21. Hutan

50 14 19
                                    

Selamat membaca
Semoga terhibur <3
((Persiapan biar ga gelap-gelap amat))

****

"Gerry! Berhenti!"

Gerald menghentikan gerakannya yang asyik mencongkel-congkel pintu. "Ya?"

"Lupakan dulu soal ruangan ini, oke?" seru Anya. Wajahnya pucat. "Lebih baik kita cari hal lain buat dilakukan."

Gerald melepas tangannya dari tangkai besi. Benda itu terjatuh ke lantai, berkelontang dengan suara berisik. Barulah ia tampak tegang. Patah-patah ia melirik ke pintu. "Aku paham kenapa kamu tahu-tahu ketakutan."

"Aneh, ya? Baru kerasa?" cecar Anya.

"Iya, uh ... ada Leana?"

"Eh!" Anya terkesiap. Ia berbalik dan keluar, mendapati Leana mematung agak jauh dari pintu. Anak itu menatap jendela nyalang. Ekspresinya aneh.

Anya mau tak mau mendekatinya. "Len."

"Uh, eh ...?" Leana gelagapan.

"Kamu bengong lagi?" tanya Anya khawatir. "Kurang-kurangin, ya? Meski ... meski tubuh kamu ...."

"Ada anak kecil," bisik Leana. "Aku melihat anak kecil di dalam sana. Masalahnya, aku yakin ... itu bukan manusia."

"Anak kecil, ya," gumam Anya. "Len, jadi kamu ... lihat?"

"Itu doang yang kulihat!" seru Leana. "Jangan sampe aku lihat yang lain. Amit-amit!"

"Ruangan itu menyeramkan, hawanya aneh," ujar Anya. "Sebaiknya kita jangan berurusan dulu."

"Tapi ... aku yakin ada sesuatu di sana!" seru Leana.

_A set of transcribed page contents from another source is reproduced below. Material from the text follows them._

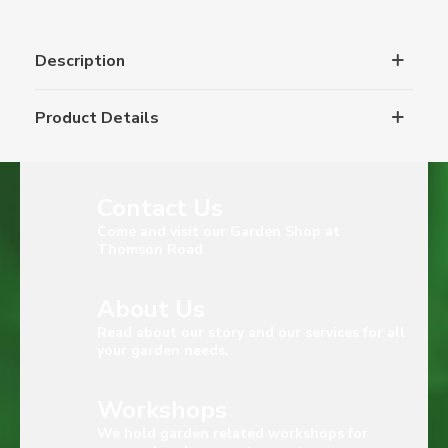
Description
Product Details
Contact Us
Come and visit our Garden Shop at
Thomson Road
About Us
Read about our story and our services for all
your garden needs.
Workshops
We hold garden related workshops for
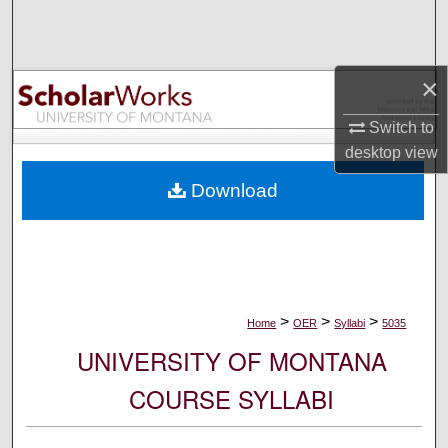
Search
Browse Collections
×
My Account
Switch to
desktop
view
About
Download
Digital Commons Network™
>
>
>
Home
OER
Syllabi
5035
UNIVERSITY OF MONTANA
COURSE SYLLABI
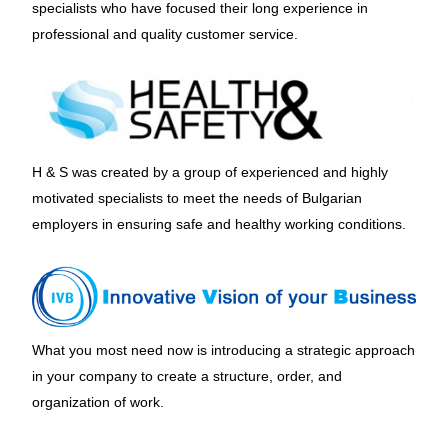
specialists who have focused their long experience in
professional and quality customer service.
H & S was created by a group of experienced and highly
motivated specialists to meet the needs of Bulgarian
employers in ensuring safe and healthy working conditions.
What you most need now is introducing a strategic approach
in your company to create a structure, order, and
organization of work.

"Karena ada sesuatu itulah kita enggak bisa langsung, Len," ujar Anya. "Kamu saja enggak bisa nembus. Apa coba yang bikin begitu?"

"Ah ... iya ya?" Leana maju, lalu mencoba menembus tembok ke bangunan utama. Berhasil. Ia jadi merasa agak bodoh, meski selama ini semua pintu di rumah ini terbuka ketika ia lewat.

"Anya!" panggil Gerald. "Sekarang kita ngapain?"

"Istirahat," sahut Anya. "Emang mau ngapain?"

"Oke ... tapi sebaiknya kita ngumpul semua enggak, sih?" sahut Gerald. "Di sini semua, biar lebih kekontrol."

"Boleh," jawab Anya. Ia menoleh ke arah Leana. Suaranya memelan. "Kalau aku lagi ke mana-mana sendirian, misal ke kamar mandi, kamu ngikut Gerry aja."

"Oke," sahut Leana. "Gila, Nya. Aku enggak makan minum. Pengin, tapi enggak lapar, enggak haus. Dan aku enggak kebelet." Ia heran sendiri dengan wujud barunya.

"Itu kelebihan apa kekurangan ya ...," komentar Anya. "Sudahlah, kamu di sini dulu, ya."

Leana melihat Anya berlalu ke kamar mandi. Ia memutuskan berputar-putar di sekitar Gerald.

"Apa ini Leana yang bikin hawa-hawa dingin bikin merinding?" tanya Gerald.

"Kamu merasa?" sahut Leana. Ia memang sejak tadi mondar-mandir alias mengitari Gerald.

"Oh ... ini bener Leana?" Wajah Gerald berangsur cerah.

"Ya? Halo? Kenapa? Kangen?" Pertanyaan itu Leana lontarkan karena ia rindu tubuhnya sendiri.

"Kangen? Apa itu?"

Leana ber-hiss. "Kenapa kamu enggak kayak Anya? Kayaknya, dia melakukan hal yang sangat berguna."

"Ngapain?"

"Salat duha."

Gerald langsung melonjak. "Ah, panutanku! Aku bakal ngikutin dia!"